MATERIAL FOR THE TASK:
■ ■ ■ ■

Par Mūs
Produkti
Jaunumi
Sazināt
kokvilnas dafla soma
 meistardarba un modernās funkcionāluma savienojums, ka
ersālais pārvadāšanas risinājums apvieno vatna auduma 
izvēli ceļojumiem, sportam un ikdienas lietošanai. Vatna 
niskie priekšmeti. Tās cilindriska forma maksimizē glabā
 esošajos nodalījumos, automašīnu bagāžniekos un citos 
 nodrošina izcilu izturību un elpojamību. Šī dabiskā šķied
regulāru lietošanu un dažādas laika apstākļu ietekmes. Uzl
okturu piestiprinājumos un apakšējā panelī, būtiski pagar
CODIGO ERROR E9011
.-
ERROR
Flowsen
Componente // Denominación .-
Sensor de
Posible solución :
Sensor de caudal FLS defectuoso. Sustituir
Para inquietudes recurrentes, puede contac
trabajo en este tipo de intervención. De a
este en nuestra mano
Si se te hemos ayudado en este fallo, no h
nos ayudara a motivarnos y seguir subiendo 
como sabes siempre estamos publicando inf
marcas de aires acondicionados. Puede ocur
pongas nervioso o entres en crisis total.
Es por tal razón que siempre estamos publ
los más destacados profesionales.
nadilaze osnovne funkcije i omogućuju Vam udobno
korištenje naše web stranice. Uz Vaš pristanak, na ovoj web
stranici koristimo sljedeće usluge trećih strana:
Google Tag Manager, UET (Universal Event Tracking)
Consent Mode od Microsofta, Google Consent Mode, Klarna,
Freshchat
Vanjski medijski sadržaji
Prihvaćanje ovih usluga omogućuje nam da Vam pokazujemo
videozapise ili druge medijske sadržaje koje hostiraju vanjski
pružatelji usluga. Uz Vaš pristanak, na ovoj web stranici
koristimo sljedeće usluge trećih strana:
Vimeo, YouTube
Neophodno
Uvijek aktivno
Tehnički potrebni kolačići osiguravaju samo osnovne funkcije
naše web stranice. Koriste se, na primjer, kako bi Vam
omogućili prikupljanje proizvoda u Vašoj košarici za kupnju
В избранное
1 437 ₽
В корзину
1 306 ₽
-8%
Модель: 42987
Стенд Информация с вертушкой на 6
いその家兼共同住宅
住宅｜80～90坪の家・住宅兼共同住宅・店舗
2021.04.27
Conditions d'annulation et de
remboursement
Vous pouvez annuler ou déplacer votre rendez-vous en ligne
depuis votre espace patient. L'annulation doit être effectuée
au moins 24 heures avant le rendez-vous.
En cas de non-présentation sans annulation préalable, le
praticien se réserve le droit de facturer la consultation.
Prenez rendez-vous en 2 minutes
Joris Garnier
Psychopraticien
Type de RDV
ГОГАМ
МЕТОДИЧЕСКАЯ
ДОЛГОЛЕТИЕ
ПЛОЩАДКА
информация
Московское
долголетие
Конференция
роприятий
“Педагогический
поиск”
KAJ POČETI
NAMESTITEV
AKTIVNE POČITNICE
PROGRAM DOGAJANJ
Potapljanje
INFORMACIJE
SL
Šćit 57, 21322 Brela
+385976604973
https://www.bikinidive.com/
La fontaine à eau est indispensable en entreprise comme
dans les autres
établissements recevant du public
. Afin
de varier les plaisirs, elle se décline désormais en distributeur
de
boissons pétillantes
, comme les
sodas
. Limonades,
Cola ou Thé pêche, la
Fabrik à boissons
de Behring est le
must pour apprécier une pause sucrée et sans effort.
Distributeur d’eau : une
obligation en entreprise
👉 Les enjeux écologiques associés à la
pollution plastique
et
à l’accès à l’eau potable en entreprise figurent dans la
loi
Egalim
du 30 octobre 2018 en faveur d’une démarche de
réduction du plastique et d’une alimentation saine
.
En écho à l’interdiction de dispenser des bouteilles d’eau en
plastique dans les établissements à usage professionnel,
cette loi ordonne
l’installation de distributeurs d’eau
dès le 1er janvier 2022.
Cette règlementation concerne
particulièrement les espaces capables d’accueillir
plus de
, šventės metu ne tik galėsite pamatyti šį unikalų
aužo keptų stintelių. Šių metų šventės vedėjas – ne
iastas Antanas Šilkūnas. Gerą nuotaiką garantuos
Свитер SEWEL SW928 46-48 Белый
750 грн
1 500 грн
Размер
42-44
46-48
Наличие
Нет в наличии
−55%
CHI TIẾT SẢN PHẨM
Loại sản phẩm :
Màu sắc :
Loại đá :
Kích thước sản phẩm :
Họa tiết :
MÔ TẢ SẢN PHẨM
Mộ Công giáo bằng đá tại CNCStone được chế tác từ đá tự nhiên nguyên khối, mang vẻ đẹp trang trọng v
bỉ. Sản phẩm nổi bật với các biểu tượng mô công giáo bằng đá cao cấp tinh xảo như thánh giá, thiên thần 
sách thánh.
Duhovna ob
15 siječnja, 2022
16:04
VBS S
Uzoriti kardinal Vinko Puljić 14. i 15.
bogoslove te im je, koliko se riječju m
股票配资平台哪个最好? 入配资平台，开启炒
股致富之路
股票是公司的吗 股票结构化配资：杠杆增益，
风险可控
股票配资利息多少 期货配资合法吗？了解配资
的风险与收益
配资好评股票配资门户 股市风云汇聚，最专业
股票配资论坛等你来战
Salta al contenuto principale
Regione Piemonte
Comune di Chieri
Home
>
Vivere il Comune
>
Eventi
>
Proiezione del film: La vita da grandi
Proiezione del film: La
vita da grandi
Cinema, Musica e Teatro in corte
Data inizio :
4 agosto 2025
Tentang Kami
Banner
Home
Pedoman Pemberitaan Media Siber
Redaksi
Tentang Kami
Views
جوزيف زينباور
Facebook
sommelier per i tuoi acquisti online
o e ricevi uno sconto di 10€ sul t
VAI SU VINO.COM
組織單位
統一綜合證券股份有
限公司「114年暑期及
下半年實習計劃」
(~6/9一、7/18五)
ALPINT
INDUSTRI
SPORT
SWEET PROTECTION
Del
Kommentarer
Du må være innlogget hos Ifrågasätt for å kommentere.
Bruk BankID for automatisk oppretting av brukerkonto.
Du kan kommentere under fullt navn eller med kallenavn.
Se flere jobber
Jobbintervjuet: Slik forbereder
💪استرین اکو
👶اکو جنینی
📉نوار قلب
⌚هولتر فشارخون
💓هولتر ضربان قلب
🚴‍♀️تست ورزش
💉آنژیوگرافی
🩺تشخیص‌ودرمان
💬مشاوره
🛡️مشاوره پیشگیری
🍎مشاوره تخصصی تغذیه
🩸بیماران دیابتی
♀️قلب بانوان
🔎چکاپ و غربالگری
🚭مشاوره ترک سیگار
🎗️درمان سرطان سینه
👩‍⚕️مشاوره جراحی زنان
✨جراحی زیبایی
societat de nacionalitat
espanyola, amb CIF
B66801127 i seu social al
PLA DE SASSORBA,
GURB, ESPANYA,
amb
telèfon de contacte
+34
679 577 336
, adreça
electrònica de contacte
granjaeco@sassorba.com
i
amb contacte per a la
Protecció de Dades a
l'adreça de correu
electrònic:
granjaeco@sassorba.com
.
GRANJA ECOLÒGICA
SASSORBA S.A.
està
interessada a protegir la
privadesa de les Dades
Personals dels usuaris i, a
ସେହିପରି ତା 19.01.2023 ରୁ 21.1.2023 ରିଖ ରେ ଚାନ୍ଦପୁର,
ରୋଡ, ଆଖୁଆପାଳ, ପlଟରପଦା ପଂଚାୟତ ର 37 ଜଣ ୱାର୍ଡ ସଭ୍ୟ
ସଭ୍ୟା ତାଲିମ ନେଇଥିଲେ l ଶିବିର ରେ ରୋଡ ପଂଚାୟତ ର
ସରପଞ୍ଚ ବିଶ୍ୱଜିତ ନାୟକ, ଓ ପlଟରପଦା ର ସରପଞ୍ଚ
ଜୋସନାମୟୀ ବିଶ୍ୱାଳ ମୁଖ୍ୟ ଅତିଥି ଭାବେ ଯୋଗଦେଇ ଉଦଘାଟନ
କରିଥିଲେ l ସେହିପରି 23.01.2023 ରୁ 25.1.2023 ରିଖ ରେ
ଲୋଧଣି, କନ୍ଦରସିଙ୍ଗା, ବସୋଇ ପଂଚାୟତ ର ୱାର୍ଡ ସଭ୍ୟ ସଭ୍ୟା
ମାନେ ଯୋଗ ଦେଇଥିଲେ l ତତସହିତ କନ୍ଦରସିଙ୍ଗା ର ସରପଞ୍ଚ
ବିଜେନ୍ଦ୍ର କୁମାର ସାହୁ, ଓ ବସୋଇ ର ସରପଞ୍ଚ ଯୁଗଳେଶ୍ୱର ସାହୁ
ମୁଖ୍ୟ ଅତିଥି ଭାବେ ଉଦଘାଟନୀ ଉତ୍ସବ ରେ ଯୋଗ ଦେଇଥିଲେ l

■ ■ ■ ■

WHAT TO PRODUCE:
Reproduce the lines above, from the first one through the line containing "stranici koristimo sljedeće", inclusive.

WRITTEN REPLY:
Par Mūs
Produkti
Jaunumi
Sazināt
kokvilnas dafla soma
 meistardarba un modernās funkcionāluma savienojums, ka
ersālais pārvadāšanas risinājums apvieno vatna auduma 
izvēli ceļojumiem, sportam un ikdienas lietošanai. Vatna 
niskie priekšmeti. Tās cilindriska forma maksimizē glabā
 esošajos nodalījumos, automašīnu bagāžniekos un citos 
 nodrošina izcilu izturību un elpojamību. Šī dabiskā šķied
regulāru lietošanu un dažādas laika apstākļu ietekmes. Uzl
okturu piestiprinājumos un apakšējā panelī, būtiski pagar
CODIGO ERROR E9011
.-
ERROR
Flowsen
Componente // Denominación .-
Sensor de
Posible solución :
Sensor de caudal FLS defectuoso. Sustituir
Para inquietudes recurrentes, puede contac
trabajo en este tipo de intervención. De a
este en nuestra mano
Si se te hemos ayudado en este fallo, no h
nos ayudara a motivarnos y seguir subiendo 
como sabes siempre estamos publicando inf
marcas de aires acondicionados. Puede ocur
pongas nervioso o entres en crisis total.
Es por tal razón que siempre estamos publ
los más destacados profesionales.
nadilaze osnovne funkcije i omogućuju Vam udobno
korištenje naše web stranice. Uz Vaš pristanak, na ovoj web
stranici koristimo sljedeće usluge trećih strana:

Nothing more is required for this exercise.